SOURCE:

On January 13, 2026, the U.S. Environmental Protection Agency (EPA) issued an announcement for a proposed rule that would, according to the agency, “return Clean Water Act (CWA) Section 401 to its proper statutory purpose, protecting water quality while eliminating regulatory overreach that has imposed unnecessary burden on critical infrastructure projects.”

The press release states in part:

This action would correct a fundamentally flawed 2023 Biden EPA rule that allowed delay tactics and protracted certification timelines inconsistent with the Clean Water Act. The [Biden] 2023 rule’s expansion of Section 401’s scope enabled certain states to abuse this provision, creating substantial regulatory burdens that unnecessarily delayed or blocked vital energy, infrastructure, and development projects critical to America’s economic and national security. The Trump EPA’s proposal would eliminate these regulatory hurdles, restoring the law to its intended function while removing impediments to responsible development.

Rule 401 Certification. Section 401 of the CWA provides states and authorized Tribes with an important tool to help protect the water quality of federally regulated waters within their borders, in collaboration with federal agencies.

Under Section 401 of the CWA, a federal agency may not issue a permit or license to conduct any activity that may result in any discharge into waters of the U.S. unless a Section 401 water quality certification is issued, or certification is waived. States and authorized Tribes where the discharge would originate are generally responsible for issuing water quality certifications. In cases where a state or Tribe does not have authority, EPA is responsible for issuing certification. See 33 USC 1341.

Some of the major federal licenses and permits subject to Section 401 include:

  • Clean Water Act Section 402 and 404 permits issued by EPA or the Corps of Engineers;
  • Bridge Act of 1946 permits issued by the U.S. Coast Guard;
  • Federal Energy Regulatory Commission licenses for hydropower facilities and natural gas pipelines; and
  • Rivers and Harbors Act Section 9 and 10 permits.

What is the Current Scope of the Review Process? Under existing regulations, the current approach that has been used by states and Tribes for many years authorizes the certifying authority to evaluate whether an “activity” will comply with “applicable water quality requirements” in Waters of the U.S. (WOTUS) (as well as non-WOTUS in certain circumstances).

EXCERPTED DATA:
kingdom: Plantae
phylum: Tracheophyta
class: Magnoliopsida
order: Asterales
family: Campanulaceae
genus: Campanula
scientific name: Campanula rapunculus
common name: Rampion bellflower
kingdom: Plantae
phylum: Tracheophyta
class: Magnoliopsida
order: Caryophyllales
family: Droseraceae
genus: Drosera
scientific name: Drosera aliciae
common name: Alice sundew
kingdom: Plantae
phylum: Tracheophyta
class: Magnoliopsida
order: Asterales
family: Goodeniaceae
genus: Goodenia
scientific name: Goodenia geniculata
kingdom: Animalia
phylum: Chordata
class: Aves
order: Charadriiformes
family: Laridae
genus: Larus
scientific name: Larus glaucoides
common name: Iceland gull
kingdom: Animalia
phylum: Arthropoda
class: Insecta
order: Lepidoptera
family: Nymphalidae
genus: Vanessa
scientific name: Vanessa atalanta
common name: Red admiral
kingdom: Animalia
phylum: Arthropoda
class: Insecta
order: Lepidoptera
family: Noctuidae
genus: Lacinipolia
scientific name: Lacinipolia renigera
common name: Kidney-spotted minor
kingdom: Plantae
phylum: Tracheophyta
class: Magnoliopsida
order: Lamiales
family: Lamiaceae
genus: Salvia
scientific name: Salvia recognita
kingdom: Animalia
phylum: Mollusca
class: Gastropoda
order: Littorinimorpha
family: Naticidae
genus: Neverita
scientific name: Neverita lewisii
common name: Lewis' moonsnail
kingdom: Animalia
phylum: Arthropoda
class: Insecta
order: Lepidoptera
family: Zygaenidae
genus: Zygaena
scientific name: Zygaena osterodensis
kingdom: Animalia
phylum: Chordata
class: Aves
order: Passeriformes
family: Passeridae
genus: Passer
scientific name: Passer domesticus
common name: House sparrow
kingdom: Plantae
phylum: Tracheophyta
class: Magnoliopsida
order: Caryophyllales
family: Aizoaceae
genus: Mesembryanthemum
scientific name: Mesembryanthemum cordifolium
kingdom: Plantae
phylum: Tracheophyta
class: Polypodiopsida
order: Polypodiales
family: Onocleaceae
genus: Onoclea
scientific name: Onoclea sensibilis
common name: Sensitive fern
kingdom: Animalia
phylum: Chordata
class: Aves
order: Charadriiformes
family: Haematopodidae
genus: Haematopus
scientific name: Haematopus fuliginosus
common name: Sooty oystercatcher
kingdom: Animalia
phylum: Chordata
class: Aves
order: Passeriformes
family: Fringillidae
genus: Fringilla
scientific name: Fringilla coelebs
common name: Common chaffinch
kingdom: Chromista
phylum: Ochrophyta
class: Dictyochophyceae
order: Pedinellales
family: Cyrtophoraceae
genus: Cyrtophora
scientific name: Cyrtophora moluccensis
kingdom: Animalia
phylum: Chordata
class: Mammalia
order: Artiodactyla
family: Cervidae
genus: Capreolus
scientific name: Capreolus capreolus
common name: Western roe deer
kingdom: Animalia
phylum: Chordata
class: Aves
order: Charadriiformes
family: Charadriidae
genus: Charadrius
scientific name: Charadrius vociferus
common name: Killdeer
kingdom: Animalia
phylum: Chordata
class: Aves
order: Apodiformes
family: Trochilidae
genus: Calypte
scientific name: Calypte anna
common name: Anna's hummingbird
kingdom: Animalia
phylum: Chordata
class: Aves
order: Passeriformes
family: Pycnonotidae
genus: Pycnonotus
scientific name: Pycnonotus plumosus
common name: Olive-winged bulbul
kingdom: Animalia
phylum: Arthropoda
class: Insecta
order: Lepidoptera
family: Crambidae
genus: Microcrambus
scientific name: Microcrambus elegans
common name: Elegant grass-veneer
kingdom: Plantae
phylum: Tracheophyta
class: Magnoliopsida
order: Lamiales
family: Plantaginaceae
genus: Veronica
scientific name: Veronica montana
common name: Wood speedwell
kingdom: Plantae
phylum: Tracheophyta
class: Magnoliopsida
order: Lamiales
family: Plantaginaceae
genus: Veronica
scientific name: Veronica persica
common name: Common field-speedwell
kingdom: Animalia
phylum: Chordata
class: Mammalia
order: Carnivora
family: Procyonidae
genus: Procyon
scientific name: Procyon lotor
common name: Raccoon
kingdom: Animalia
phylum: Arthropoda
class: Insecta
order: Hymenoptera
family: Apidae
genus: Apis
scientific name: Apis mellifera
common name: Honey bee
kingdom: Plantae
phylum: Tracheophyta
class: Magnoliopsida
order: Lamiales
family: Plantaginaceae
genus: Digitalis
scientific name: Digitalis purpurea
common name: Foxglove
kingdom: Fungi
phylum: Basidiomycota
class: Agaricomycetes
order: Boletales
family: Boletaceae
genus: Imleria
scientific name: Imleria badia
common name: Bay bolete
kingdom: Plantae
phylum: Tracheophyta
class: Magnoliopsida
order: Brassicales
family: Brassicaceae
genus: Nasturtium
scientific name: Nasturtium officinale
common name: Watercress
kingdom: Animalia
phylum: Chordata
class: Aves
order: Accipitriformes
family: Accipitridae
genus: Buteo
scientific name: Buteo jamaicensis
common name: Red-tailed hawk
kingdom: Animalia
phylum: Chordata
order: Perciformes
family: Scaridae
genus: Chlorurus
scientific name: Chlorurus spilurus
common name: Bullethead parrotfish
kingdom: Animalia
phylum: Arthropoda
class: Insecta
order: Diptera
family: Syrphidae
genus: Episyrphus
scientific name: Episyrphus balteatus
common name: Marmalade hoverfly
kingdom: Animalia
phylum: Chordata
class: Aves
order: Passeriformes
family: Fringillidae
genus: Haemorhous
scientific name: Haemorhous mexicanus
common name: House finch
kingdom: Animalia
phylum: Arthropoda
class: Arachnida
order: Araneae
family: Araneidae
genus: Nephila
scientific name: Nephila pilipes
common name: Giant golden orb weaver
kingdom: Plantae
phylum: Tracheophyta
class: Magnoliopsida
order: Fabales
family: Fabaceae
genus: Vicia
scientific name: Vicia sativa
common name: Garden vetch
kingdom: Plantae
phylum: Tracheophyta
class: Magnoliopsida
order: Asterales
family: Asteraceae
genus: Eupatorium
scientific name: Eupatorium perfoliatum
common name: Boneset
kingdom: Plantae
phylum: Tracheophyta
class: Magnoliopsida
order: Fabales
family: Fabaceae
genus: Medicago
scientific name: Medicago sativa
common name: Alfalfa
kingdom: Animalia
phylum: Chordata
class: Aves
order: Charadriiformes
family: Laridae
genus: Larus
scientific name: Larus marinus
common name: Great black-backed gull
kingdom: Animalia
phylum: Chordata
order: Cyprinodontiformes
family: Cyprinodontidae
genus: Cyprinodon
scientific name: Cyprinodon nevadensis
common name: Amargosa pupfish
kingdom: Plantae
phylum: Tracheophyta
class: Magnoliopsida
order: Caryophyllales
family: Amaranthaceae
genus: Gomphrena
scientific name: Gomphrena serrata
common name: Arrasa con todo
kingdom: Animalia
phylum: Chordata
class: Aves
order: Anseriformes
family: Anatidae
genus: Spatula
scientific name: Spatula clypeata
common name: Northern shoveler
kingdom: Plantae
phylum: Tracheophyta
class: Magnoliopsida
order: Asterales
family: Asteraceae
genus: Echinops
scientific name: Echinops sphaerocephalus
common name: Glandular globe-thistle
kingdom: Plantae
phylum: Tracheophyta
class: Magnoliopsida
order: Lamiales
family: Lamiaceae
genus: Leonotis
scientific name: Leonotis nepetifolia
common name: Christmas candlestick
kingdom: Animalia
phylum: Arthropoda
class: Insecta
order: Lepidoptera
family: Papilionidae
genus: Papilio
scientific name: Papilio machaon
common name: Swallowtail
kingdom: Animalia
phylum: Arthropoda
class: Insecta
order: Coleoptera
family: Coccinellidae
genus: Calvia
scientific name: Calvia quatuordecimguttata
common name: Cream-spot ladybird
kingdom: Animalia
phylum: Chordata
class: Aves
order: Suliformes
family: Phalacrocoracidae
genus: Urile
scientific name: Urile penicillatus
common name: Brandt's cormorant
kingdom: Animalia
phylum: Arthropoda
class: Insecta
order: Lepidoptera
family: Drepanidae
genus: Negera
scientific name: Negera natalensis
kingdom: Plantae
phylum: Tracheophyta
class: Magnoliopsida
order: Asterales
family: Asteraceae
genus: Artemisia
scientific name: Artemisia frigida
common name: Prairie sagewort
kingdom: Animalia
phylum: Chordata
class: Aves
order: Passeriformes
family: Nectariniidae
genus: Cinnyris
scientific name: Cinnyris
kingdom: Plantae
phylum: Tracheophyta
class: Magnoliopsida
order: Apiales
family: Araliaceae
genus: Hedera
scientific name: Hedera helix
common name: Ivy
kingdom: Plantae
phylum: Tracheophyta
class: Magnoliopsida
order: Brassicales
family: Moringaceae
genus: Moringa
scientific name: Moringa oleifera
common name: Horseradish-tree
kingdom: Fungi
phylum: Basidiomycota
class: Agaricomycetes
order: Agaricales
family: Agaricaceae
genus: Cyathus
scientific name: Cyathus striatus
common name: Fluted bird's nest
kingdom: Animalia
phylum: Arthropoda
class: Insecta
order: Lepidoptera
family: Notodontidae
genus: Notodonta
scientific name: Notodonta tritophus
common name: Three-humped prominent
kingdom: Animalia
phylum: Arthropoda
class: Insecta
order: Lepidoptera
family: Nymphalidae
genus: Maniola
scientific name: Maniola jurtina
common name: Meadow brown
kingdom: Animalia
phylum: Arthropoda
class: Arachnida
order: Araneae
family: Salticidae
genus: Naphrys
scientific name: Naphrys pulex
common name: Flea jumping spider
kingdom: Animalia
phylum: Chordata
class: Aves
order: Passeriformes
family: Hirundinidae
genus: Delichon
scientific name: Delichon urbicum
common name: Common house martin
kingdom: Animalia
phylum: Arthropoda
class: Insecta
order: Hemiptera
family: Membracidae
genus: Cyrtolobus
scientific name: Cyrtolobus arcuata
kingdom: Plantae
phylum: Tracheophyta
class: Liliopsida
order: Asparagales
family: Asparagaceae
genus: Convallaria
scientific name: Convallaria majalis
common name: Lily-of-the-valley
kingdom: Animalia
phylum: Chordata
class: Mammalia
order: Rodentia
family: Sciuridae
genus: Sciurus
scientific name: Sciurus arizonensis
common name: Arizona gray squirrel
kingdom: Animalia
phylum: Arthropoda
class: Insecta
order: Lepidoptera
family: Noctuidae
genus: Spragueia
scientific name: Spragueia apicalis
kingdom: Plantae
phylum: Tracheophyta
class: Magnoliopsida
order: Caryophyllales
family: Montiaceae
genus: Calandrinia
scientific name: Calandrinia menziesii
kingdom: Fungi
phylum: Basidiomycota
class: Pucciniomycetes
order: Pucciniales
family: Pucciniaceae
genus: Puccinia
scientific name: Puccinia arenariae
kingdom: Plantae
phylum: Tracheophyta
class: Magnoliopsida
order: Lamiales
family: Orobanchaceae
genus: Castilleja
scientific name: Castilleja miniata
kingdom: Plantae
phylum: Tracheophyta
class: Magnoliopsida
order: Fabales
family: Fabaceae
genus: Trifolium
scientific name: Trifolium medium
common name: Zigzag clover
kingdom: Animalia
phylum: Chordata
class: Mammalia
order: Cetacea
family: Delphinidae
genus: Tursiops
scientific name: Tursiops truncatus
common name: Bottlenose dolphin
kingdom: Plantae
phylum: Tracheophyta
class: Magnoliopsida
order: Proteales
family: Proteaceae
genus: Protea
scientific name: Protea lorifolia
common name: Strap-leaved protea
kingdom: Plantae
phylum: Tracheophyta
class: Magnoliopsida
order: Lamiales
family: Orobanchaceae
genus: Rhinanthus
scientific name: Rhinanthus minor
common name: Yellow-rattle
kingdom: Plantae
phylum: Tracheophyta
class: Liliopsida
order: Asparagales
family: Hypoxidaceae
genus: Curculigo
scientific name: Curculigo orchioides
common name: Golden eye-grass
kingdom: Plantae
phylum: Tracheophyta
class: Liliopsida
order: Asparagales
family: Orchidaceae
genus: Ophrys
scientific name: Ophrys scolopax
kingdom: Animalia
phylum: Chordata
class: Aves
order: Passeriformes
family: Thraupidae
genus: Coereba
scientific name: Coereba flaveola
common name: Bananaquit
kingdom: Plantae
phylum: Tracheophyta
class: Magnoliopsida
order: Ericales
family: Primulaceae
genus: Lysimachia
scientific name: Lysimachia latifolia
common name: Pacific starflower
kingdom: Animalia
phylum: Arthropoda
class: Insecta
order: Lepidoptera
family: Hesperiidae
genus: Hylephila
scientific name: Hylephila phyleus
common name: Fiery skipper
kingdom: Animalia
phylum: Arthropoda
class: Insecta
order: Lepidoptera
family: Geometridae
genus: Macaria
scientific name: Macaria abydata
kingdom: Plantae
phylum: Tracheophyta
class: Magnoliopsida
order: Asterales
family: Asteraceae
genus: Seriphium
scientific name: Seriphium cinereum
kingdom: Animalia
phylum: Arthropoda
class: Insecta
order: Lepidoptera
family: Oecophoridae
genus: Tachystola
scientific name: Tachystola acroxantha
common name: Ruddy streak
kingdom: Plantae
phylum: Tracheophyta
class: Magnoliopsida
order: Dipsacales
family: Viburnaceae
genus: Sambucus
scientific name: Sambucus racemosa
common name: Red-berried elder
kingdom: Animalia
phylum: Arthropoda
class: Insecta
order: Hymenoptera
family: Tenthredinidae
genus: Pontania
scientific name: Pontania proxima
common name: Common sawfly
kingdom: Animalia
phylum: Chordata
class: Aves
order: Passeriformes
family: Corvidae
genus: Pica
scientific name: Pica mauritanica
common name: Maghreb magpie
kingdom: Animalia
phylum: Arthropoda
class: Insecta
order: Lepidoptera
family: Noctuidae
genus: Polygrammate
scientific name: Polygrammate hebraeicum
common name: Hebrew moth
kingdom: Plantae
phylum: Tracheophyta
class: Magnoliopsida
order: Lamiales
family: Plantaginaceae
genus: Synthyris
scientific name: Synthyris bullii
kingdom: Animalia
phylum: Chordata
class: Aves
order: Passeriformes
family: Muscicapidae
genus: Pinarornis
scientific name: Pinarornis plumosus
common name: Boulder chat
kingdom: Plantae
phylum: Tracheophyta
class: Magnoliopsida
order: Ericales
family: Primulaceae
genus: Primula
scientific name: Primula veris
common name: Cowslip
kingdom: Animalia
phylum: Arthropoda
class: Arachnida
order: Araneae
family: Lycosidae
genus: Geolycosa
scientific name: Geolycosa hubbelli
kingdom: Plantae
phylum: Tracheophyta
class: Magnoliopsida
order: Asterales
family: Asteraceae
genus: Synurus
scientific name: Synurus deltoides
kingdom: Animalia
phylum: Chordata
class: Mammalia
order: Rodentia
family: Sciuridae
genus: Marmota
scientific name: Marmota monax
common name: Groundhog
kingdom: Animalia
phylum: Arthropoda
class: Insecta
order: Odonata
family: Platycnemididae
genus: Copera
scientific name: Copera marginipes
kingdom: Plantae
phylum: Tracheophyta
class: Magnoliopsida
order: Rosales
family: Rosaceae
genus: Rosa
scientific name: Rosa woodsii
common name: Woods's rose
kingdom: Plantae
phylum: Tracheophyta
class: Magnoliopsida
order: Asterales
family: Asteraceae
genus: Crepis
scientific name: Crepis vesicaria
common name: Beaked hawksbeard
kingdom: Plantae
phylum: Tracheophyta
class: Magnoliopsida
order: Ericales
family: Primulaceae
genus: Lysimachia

WHAT YOU HAVE TO DO: According to the text on Clean Water Act Section 401, who issues the water quality certification when a state or Tribe does not have authority?

WRITTEN RESPONSE: EPA is responsible for issuing the certification.